▶ [Directions for this task]: Transcribe the whole listing exactly; the images stay out.

▶ [Source data]:
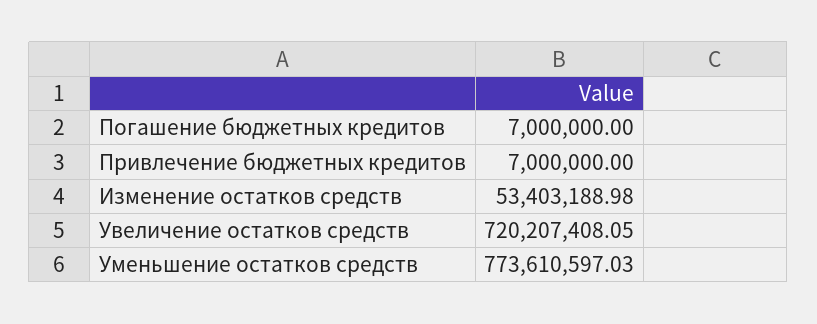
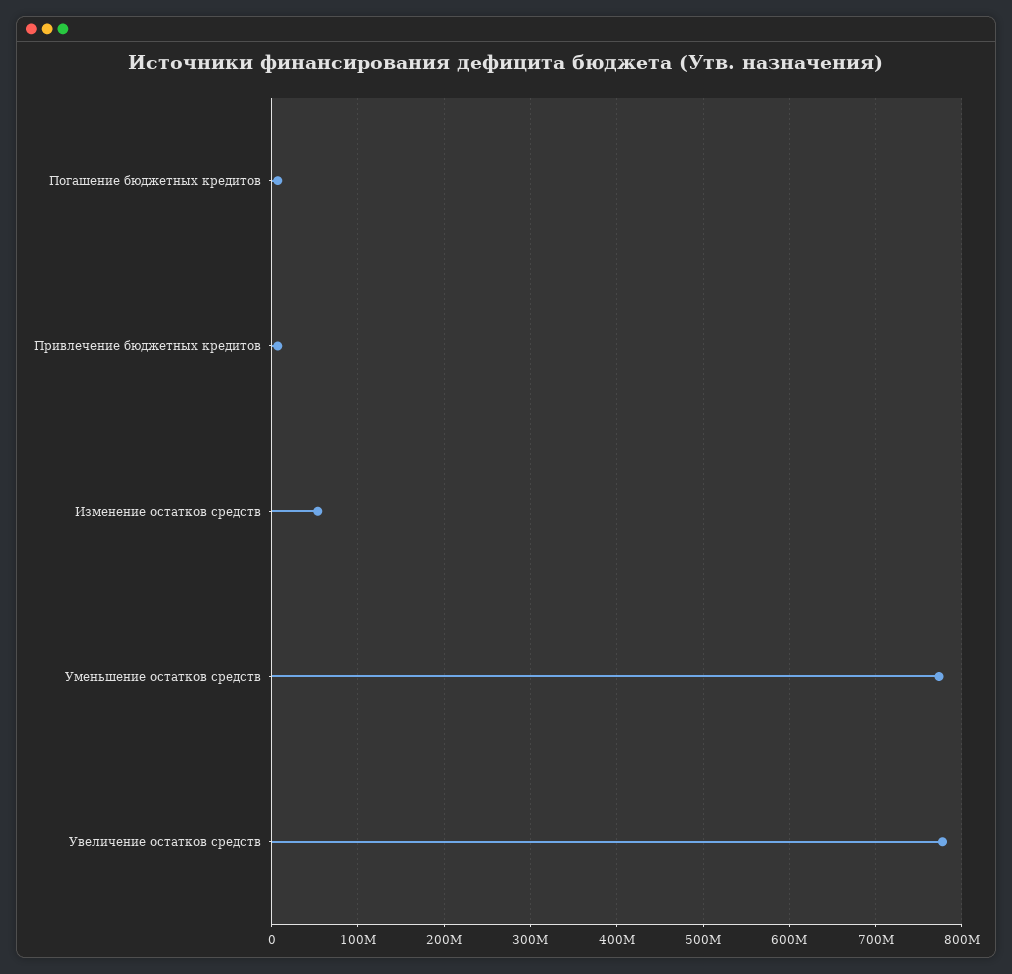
  {
    "Погашение бюджетных кредитов": 7000000,
    "Привлечение бюджетных кредитов": 7000000,
    "Изменение остатков средств": 53403188.98,
-   "Увеличение остатков средств": 720207408.05,
+   "Увеличение остатков средств": 780000000,
    "Уменьшение остатков средств": 773610597.03
  }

▶ [Answer box]:
  {
    "Погашение бюджетных кредитов": 7000000,
    "Привлечение бюджетных кредитов": 7000000,
    "Изменение остатков средств": 53403188.98,
-   "Увеличение остатков средств": 720207408.05,
+   "Увеличение остатков средств": 780000000,
    "Уменьшение остатков средств": 773610597.03
  }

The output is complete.